Case 3: The analysis is inconclusive.
The interpretation of the empirical results may be made in several ways. The NIST has adopted the following:
(1) the examination of the proportion of sequences that pass a statistical test, and
(2) the distribution of P-values to check for uniformity.
If either of the given approaches fails, additional numerical experiments should be conducted on different samples from the generator to determine whether the phenomenon was a statistical anomaly or clear evidence of non-randomness.
Proportion of Sequences Passing a Test#
Given the empirical results from a test, the proportion of tests that are deemed to have passed or failed is determined by taking into consideration the confidence interval chosen and calculated according to the formula:
$$\hat{p} \pm 3 \sqrt{\frac{\hat{p}(1 - \hat{p})}{m}}$$
Where $\hat{p} = 1 - \alpha$.
The range of acceptable proportions is determined using the confidence interval defined above.
If the proportion falls outside of this interval, then there is evidence that the data is non-random.

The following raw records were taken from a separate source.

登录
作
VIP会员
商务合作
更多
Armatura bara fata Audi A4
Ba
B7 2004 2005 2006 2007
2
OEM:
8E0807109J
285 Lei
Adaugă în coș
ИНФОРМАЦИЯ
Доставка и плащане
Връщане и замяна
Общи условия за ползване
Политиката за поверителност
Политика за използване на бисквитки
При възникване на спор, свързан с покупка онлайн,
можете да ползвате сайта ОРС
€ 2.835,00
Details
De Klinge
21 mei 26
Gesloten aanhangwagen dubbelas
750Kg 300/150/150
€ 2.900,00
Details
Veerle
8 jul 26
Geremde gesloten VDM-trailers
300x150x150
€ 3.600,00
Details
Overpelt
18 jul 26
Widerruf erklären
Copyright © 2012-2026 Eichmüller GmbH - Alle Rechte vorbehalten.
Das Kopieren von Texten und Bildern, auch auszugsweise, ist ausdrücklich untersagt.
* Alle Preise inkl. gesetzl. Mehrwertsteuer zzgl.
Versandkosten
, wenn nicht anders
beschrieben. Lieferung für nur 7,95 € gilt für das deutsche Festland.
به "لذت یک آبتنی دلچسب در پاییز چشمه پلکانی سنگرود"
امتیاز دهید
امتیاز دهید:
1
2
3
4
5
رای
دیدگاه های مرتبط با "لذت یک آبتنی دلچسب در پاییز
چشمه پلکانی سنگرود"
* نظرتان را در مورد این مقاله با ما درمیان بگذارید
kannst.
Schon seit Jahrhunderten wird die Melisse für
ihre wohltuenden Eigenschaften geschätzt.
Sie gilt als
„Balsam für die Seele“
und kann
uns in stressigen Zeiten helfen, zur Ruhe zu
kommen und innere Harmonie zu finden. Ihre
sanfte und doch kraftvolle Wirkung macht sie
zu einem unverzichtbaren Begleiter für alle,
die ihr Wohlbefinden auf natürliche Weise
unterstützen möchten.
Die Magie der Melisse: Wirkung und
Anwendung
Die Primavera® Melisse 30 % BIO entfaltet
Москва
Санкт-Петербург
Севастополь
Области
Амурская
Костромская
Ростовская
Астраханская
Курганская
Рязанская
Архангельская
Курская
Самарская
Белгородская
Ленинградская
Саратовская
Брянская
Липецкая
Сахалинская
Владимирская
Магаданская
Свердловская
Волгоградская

Other standard deviation values could also be used.
Uniform Distribution of P-values
The distribution of the P-values is examined to ensure uniformity. Uniformity may also be determined via an application of a $\chi^2$ test and the determination of a P-value corresponding to the Goodness-of-Fit Distributional Test on the P-values obtained for an arbitrary statistical test.
$$\chi^2 = \sum_{i=1}^{10} \frac{(F_i - s/10)^2}{s/10}$$
Common causes for error#
An incorrectly programmed statistical test: As the code for each test has been created for a particular problem type, they feature selection of parameters to be made for the tests. However, this does not mean the programme is easy to create.
An underdeveloped (immature) statistical test: There are occurrences where probability or complexity theory has not sufficiently developed in order to rigorously analyse a statistical test. Since many statistical tests are based upon asymptotic approximations, detailed work should be done in order to determine how good an approximation is.
Poor mathematical routines for computing P-values: Quality mathematical software must be used to ensure good approximations whenever possible. In particular, the incomplete gamma function is more difficult to approximate for larger values of the constant a. Eventually, P-value formulas will result in false values due to difficulties arising from numerical approximations. The NIST publication also includes recommended values for the parameters.
Incorrect choices for input parameters: In real-life conditions, a statistical test will not provide reliable results for all seemingly valid input parameters. Constraints made on the tests are made on a test- by-test basis; thus, the statistical tests are sensitive to input parameters. Considerations must often be made regarding the numerical experimentations input parameters, namely: sequence length, sample size, block size, and template.
Conclusion#
The NIST suite provides valuable user-side information alongside the mathematical models used for carrying out each test but it is not an all-encompassing standard for checking an RNG’s quality in real-life circumstances. Additional tests must be conducted on the outputs of the generator, and issues that appear due to the generator’s nature must be accounted for and fixed before usage in real-world applications. However, it is a good guide in testing certain statistical qualities of the RNG that is being tested.